_Task A_
Update the passage on Guantanamo detainees' rights by writing out everything from "We should not" down to "good as habeas.", with "Justice Department" replaced by "Department of Justice".
_Task B_
In the passage on Guantanamo detainees' rights, the sentence beginning "If that is undermined" sets out several conditions. List every one of them.
_Task C_
Pick up the passage on Guantanamo detainees' rights where it ends, and keep writing it.

_Passage_
::::::

These proposed rules are in considerable tension with the Government's claim that Congress has not really suspended the writ of habeas corpus but rather provided an adequate substitute-- namely, the ability to appeal various combatant status review tribunal and military tribunal decisions to the D.C. Circuit. But an adequate substitute for habeas requires adequate legal representation for those detained. If that is undermined, if attorney-client privilege is not respected, and if lawyers are prevented from knowing about secret evidence used to convict their clients, it is hard to argue that these proceedings are an adequate substitute.

We should not forget this central point: The Justice Department is trying to do everything possible to prevent Guantanamo detainees from having any rights at all. It wants to get as close as it can to what it the Bush Administration sought before Rasul and Hamdan-- a law-free zone. But the more the Justice Department tries to eliminate procedural protections and basic elements of fairness for the detainees, the more it undermines its argument that the detainees have a remedy that is just as good as habeas.

Although Jack does not explicitly say this, and I can't be sure he meant to imply it, what I take from the point he makes here is that, by attempting to choke off every legal recourse available to detainees at Gitmo, the government may actually make itself vulnerable at some point to further legal challenge on those very grounds -- because the "adequate legal protections" the feds insist detainees already have don't exist anymore: the feds have taken them all away. Like a political version of the law of diminishing returns.

::::::

_Data segment_

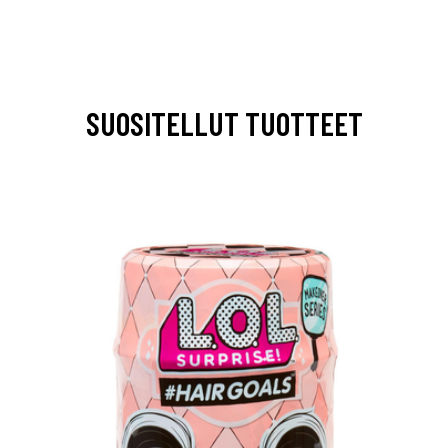
SUOSITELLUT TUOTTEET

::::::

_Written answer A_
We should not forget this central point: The Department of Justice is trying to do everything possible to prevent Guantanamo detainees from having any rights at all. It wants to get as close as it can to what it the Bush Administration sought before Rasul and Hamdan-- a law-free zone. But the more the Department of Justice tries to eliminate procedural protections and basic elements of fairness for the detainees, the more it undermines its argument that the detainees have a remedy that is just as good as habeas.

_Written answer B_
- Adequate legal representation for those detained is undermined.
- Attorney-client privilege is not respected.
- Lawyers are prevented from knowing about secret evidence used to convict their clients.

_Written answer C_
Cross-posted at Shakesville.

1 comment:

Judy said...

This move by the administration is the height of judicial hypocrisy. This is the same president that claimed he didn't want judges legislating from the bench. Well, the legislature and agency have spoken to the issues of detainees accessing civilian lawyers and he now seeks to alter the arrangement with a court order rather than going to Congress. This is requesting legislation from the bench because in order for the court to grant his request they would have to rewrite the text of those provisions. That is legislating from from the bench, a.k.a. judicial activism.

He is also doing this after signing a law that members of his own party wrote in consultation with him and took heat from both sides for passing. I know because I have been debating attacks of varying types from both sides since the debate began.